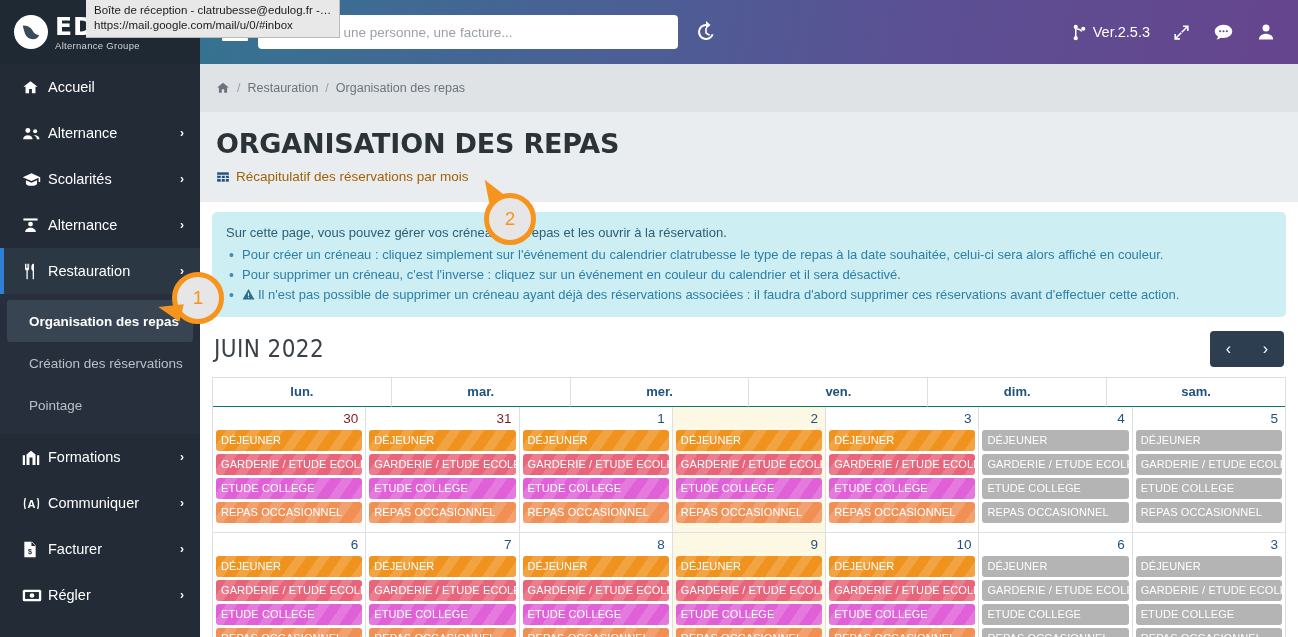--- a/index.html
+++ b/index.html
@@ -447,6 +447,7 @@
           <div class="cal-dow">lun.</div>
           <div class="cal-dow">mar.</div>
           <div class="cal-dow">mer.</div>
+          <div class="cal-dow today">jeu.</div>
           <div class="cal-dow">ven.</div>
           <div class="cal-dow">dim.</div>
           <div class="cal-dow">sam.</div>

▬▬▬

» **Aim of the task**: Give all the entries again exactly, dropping each picture.

» **Task output**:
--- a/index.html
+++ b/index.html
@@ -447,6 +447,7 @@
           <div class="cal-dow">lun.</div>
           <div class="cal-dow">mar.</div>
           <div class="cal-dow">mer.</div>
+          <div class="cal-dow today">jeu.</div>
           <div class="cal-dow">ven.</div>
           <div class="cal-dow">dim.</div>
           <div class="cal-dow">sam.</div>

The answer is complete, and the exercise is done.